Mieux que le luxe: le Palace !

Le mythique Byblos de Saint-Tropez, dont des stars comme Michel Polnareff, Brigitte Bardot, Jack Nicholson et Cher ont fait la renommée. © DR
Nicolas Balmet
Nicolas Balmet Journaliste

Bienvenue dans l’antre de ces hôtels de très haut standing qui surclassent la catégorie 5-étoiles. Grâce à quoi ? Des services, un cadre, des codes et une gastronomie qui ne se contentent pas de toucher à l’excellence : ils la subliment.

En mai 1899, lorsque l’Elysée Palace ouvre ses portes à Paris, la haute société se presse pour tester le confort de l’un des premiers hôtels de voyageurs du continent. Derrière ses façades Art nouveau, le lieu – bâti pour accueillir les visiteurs les plus fortunés de l’Exposition universelle de 1900 – régale ses clients : studio photo, boutiques prestigieuses, galerie d’art et même agence théâtrale s’invitent dans le décor. Pour l’anecdote, l’espionne Mata Hari passera là sa dernière nuit dans un lit douillet, avant que les autorités ne viennent l’arrêter dans la chambre n°113. C’est également l’établissement qui, en France, sous la patte d’un businessman… british, imagina une architecture intérieure prenant pour coeur un immense hall d’accueil et de vie, dont tous les grands hôtels s’inspireront ensuite.

Un palace, c’est à la fois une histoire et une atmosphère.

Vos consignes
Répondez aux questions suivantes à l'aide du texte sur les palaces :
1. Quelle catégorie d'hôtels ces établissements de très haut standing surclassent-ils ?
2. Pour les visiteurs de quel événement l'Elysée Palace a-t-il été bâti ?
3. Dans quelle chambre les autorités viennent-elles arrêter Mata Hari ?

Segment de données
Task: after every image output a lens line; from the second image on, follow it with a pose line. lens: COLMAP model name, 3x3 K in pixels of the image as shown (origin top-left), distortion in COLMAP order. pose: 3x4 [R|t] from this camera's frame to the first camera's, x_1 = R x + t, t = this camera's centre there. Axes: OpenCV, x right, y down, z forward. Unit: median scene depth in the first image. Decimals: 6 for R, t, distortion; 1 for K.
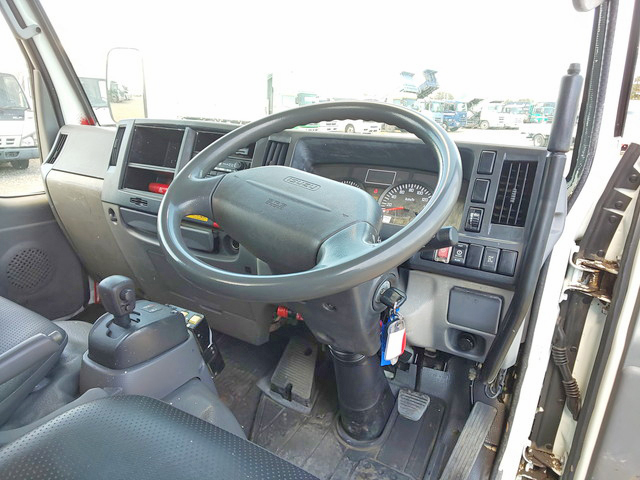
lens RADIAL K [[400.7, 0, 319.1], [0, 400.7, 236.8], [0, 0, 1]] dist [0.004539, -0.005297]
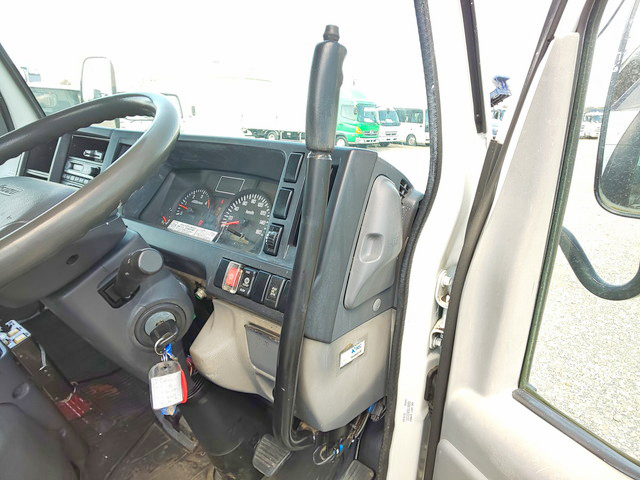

Réponse ci-dessous
1. La catégorie 5-étoiles.
2. L'Exposition universelle de 1900.
3. La chambre n°113.